Collected data section start
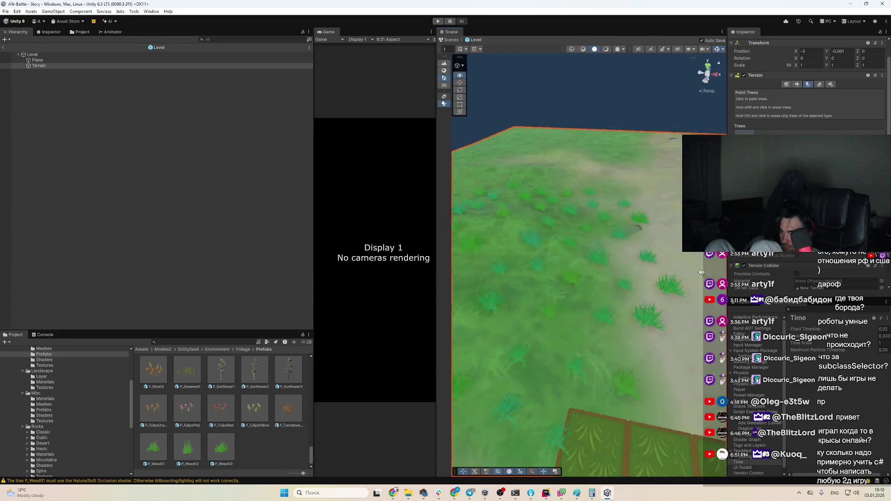
scroll(607, 223, "down", 1)
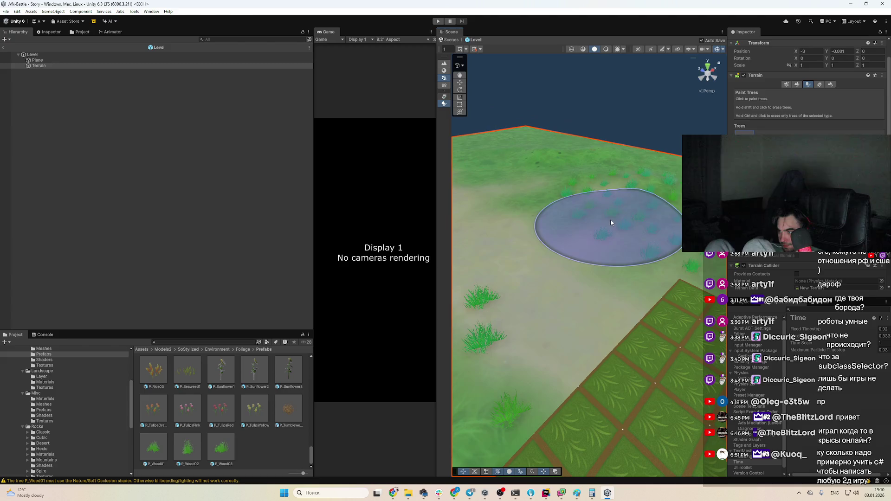
key("w")
scroll(784, 258, "down", 10)
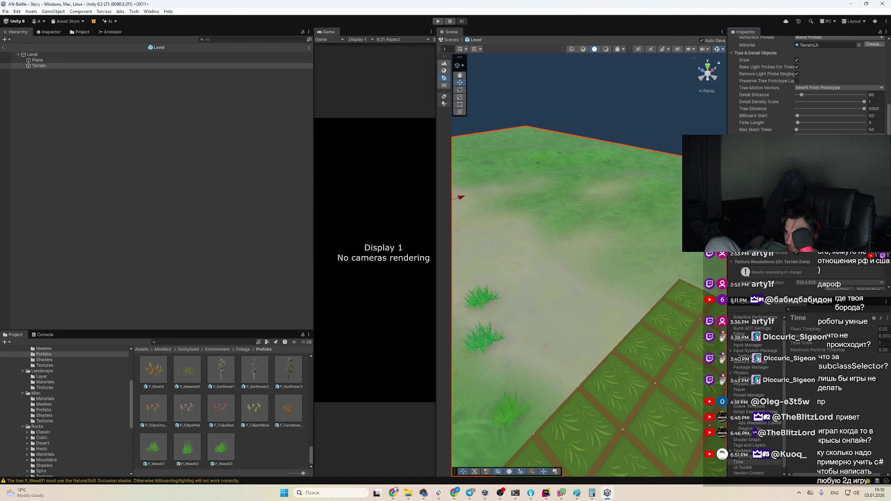
scroll(567, 263, "down", 3)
Collected data section end
• [Action item] Copy all lines from the material that include "scroll".

• [Output]
scroll(607, 223, "down", 1)
scroll(784, 258, "down", 10)
scroll(567, 263, "down", 3)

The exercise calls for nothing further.